The Common Black Hawk, Buteogallus anthracinus, is a bird of prey in the family Accipitridae, which also includes the eagles, hawks and Old World vultures.

The Common Black Hawk is a resident breeding bird in the tropical New World, from the southwestern U.S. through Central America to Venezuela, Peru, Trinidad and the Lesser Antilles.

This is a mainly coastal bird of mangrove swamps, estuaries and adjacent dry open woodland, which builds a large stick nest in a mangrove tree, and usually lays one dark-blotched whitish egg.

The adult Common Black Hawk is 43-53cm long and weighs 930g. It has very broad wings, and is mainly black. The short tail is black with a single broad white band and a white tip. The bill is black and the legs and cere are yellow.

Sexes are similar, but immature birds are dark brown above with spotting and streaks. Their underparts are buff to whitish with dark blotches, and the tail has a number of black and white bars.

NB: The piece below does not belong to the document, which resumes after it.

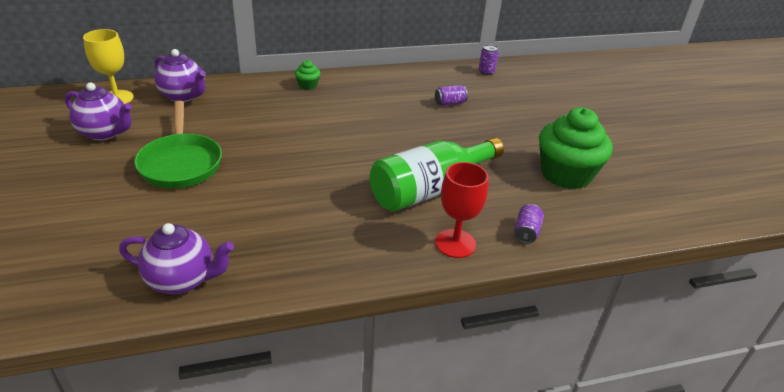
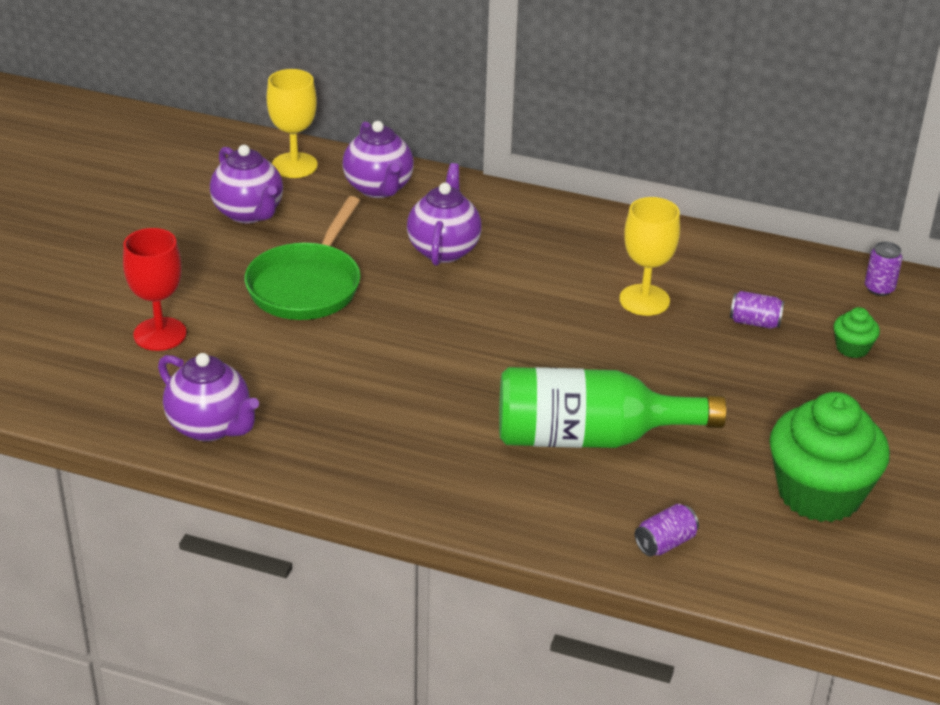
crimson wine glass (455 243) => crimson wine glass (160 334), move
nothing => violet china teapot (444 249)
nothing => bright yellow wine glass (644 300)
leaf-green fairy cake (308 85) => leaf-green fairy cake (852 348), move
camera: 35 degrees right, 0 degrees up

The Common Black Hawk feeds mainly on crabs, but will also take small vertebrates and eggs. This species is often seen soaring, with occasional lazy flaps, and has a talon-touching aerial courtship display. The call of the Common Black Hawk is a distinctive piping spink-speenk-speenk-spink-spink-spink.

The shorter-winged Mangrove Black Hawk is considered to be subspecies of Common Black Hawk by some authors.

[edit] Protection status

The Common Black Hawk is protected in the far north of its range (in the USA) under the Migratory Bird Treaty Act of 1918.[1]